De Blasio, for those unaware, is the Democratic and self-proclaimed progressive leader of New York City, a man who allegedly ran on a platform to reform the city’s racist, paramilitary police force but whose campaign pitch could be more accurately described as being a white man with a black wife and black kids. Having failed to stand up to the NYPD or its union at any moment during his term, the wildly unpopular mayor and, bafflingly, one-time presidential candidate has dug in further to such cynical platitudes, telling his constituents that while he may believe that they have feelings about the police, those feelings are mere historical echoes or the work of biased reporting and certainly couldn’t represent fact. Asked directly on live radio whether there was a problem with how the NYPD was dealing with protesters, the mayor answered, as he has before: “No.”

Over the last few days, New York’s police force has driven its SUVs into crowds of peaceful protestors, pulled residents off of their bikes to beat or detain them—in one prominent case after a silent vigil—and rushed demonstrators with no apparent provocation in several violent incidents documented on video or in the press. “Shoot those motherfuckers,” one officer said on a scanner during a night of protest, to which another officer warned by way of answer, “Don’t put that on the air.” A delivery worker was arrested this week while trying to do his job. Cops are reportedly taping over their badge numbers and turning off the cameras that New Yorkers were once assured would curb the force’s complete lack of consequence. Where other mayors, realizing that curfews mostly energize protesters and give police wide permission to criminalize dissent, have lifted their nighttime bans on outdoor activity, Bill de Blasio has continued to try to close his city at 8 at every night.

Last night, in the Bronx, NYPD officers surrounded and charged a couple hundred peaceful protestors, many of whom, according to the New York Times, were simply attempting to disperse. Many were beaten; one left the scene in a stretcher. And these are just the moments caught on the record, the demonstrations attended by the press or in which a cellphone camera is trained in the right place at the right time.

“I believe that you believe what you’re saying,” De Blasio told a Gothamist reporter who’d been in the Bronx last night watching peaceful protesters—including legal observers and medics—clubbed and hauled off to jail. “I’m not hearing objectivity in your question,” the mayor responded when famously balanced personality Brian Lehrer asked if it was possible to make a distinction between people who were nabbing property and those who were marching with their hands in the air. There was “evidence violence was about to happen,” the mayor said in reference to multiple recorded instances of his constituents being brutalized by the cops for no apparent reason at all.

“Honestly, Brian, very respectfully, you have spent very little time on the fact that New York City guarantees health care for all its people,” the self-proclaimed progressive said as he meandered and dodged his way through answers to questions about the only thing on New Yorkers’ minds.
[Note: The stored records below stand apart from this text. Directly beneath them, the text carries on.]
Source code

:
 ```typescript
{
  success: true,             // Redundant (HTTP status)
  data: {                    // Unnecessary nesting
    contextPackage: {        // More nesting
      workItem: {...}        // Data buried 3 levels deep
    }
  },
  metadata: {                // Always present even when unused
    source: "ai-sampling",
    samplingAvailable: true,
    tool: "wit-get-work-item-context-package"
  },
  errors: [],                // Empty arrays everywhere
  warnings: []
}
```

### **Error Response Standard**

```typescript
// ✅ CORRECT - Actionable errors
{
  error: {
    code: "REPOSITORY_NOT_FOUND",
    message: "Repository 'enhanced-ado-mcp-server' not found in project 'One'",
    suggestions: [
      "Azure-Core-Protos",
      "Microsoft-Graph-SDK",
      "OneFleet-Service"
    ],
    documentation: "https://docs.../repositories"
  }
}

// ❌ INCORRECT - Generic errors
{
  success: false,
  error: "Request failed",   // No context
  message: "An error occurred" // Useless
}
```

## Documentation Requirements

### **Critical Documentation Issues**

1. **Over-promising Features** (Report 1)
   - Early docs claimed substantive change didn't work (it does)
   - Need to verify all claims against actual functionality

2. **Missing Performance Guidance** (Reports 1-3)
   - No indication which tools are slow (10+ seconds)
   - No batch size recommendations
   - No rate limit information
Honestly, very respectfully, suck my dick, Bill de Blasio, if all you can do is get someone to the hospital for a sliding scale fee when an officer beats them senseless after pulling them randomly off of the street.


A previous version of this blog mistakenly identified Brian Lehrer’s show as appearing on NPR, rather than WNYC. Jezebel apologizes for the error—and in particular to the spokesperson who was forced to dignify this blog by pointing it out.